### PROMPT
Output a verbatim copy of the data, cut off after the line that contains "left shoulder: (636, 501)".

[Collected data]
+--

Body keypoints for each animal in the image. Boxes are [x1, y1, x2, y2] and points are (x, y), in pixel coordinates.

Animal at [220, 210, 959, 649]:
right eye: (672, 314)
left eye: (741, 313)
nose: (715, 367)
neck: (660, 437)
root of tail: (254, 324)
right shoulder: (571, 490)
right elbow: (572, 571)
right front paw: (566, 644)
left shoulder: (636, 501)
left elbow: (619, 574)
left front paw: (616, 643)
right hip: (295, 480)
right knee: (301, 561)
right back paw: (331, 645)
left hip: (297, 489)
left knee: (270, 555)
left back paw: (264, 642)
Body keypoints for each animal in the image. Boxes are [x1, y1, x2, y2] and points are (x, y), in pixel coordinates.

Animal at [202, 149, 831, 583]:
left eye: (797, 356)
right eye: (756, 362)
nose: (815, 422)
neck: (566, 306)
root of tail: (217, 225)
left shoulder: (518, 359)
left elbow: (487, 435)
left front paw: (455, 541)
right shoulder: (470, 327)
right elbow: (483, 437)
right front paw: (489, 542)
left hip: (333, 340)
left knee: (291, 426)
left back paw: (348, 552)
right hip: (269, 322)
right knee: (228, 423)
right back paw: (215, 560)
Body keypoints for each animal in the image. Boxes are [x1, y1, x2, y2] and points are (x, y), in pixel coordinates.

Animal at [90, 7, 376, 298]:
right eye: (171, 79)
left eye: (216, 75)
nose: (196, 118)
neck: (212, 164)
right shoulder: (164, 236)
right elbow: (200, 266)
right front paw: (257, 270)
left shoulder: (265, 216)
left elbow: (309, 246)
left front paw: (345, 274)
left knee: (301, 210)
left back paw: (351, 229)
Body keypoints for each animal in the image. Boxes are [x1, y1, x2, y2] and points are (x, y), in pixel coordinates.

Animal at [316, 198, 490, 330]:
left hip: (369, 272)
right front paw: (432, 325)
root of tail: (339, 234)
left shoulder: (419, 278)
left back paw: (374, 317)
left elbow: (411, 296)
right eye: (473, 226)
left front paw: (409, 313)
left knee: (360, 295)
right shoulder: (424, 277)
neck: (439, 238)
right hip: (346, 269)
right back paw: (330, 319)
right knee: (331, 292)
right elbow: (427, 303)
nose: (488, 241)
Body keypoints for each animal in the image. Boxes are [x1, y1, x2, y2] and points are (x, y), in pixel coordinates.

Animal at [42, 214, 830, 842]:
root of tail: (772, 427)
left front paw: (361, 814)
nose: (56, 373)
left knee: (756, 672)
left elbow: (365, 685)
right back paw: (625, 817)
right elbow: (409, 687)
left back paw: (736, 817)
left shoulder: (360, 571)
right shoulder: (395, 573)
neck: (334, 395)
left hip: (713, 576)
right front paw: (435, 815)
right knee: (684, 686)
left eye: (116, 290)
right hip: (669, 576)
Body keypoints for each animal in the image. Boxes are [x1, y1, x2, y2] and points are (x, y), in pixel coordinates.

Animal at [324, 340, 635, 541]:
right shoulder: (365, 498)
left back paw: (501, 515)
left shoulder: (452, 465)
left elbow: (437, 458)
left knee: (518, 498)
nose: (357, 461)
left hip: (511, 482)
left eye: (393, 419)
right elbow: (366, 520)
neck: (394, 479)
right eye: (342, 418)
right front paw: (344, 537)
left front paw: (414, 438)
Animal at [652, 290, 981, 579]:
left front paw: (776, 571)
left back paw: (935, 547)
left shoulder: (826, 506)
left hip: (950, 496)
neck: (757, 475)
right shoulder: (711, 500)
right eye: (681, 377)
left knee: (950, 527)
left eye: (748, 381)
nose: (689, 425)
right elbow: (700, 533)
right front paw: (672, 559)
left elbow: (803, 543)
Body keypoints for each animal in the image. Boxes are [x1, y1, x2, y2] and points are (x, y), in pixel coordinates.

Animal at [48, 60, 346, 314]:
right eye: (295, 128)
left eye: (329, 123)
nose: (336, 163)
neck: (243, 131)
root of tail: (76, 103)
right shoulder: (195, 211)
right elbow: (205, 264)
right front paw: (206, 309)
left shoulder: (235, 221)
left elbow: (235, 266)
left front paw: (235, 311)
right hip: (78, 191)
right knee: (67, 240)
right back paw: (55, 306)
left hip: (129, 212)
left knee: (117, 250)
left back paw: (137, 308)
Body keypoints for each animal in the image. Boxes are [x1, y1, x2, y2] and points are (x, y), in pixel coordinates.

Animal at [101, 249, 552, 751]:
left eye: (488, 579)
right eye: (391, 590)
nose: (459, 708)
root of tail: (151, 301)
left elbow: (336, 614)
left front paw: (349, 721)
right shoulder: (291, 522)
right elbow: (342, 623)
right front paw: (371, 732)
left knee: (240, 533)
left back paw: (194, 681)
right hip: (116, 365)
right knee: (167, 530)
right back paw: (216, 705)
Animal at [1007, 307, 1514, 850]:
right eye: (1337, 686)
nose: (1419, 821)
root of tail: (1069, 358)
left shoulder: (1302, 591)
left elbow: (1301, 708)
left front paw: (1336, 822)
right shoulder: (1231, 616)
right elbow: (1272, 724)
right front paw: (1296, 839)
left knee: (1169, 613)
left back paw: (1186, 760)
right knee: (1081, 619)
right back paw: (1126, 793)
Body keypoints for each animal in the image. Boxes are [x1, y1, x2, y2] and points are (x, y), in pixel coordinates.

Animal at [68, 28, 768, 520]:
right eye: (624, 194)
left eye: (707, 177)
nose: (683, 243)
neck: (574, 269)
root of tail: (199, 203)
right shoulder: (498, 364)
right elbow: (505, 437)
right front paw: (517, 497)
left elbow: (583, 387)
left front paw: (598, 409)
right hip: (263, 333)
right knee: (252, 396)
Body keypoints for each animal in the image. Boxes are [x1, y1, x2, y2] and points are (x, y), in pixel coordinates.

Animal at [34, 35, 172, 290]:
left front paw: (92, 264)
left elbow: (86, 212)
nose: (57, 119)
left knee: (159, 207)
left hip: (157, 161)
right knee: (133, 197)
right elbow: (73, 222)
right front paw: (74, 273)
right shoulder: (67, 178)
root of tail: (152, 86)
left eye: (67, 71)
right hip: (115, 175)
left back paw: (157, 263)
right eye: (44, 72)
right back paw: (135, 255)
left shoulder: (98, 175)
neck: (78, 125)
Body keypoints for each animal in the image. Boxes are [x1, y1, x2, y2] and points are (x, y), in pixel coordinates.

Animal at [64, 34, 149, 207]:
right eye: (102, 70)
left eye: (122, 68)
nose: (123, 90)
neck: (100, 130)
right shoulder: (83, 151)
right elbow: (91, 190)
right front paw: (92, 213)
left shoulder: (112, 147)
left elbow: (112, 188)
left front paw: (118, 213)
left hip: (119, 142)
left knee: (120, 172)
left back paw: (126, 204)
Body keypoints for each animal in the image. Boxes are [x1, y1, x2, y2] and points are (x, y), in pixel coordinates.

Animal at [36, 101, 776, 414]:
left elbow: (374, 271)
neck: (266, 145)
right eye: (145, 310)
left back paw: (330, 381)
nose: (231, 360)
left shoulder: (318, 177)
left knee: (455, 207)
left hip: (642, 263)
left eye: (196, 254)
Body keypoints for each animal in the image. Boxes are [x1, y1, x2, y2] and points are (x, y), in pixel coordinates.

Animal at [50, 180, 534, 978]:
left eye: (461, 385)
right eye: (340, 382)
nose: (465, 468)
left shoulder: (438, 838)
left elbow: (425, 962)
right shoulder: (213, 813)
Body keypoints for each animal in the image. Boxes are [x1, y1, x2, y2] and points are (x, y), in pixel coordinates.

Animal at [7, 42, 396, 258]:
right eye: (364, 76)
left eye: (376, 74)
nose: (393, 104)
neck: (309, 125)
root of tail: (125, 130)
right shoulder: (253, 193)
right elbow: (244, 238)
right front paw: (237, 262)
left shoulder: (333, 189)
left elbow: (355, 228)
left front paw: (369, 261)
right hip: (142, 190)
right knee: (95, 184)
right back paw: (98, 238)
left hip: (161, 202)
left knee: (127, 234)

+--

### FINISHED TASK
Body keypoints for each animal in the image. Boxes are [x1, y1, x2, y2] and points are (x, y), in pixel coordinates.

Animal at [220, 210, 959, 649]:
right eye: (672, 314)
left eye: (741, 313)
nose: (715, 367)
neck: (660, 437)
root of tail: (254, 324)
right shoulder: (571, 490)
right elbow: (572, 571)
right front paw: (566, 644)
left shoulder: (636, 501)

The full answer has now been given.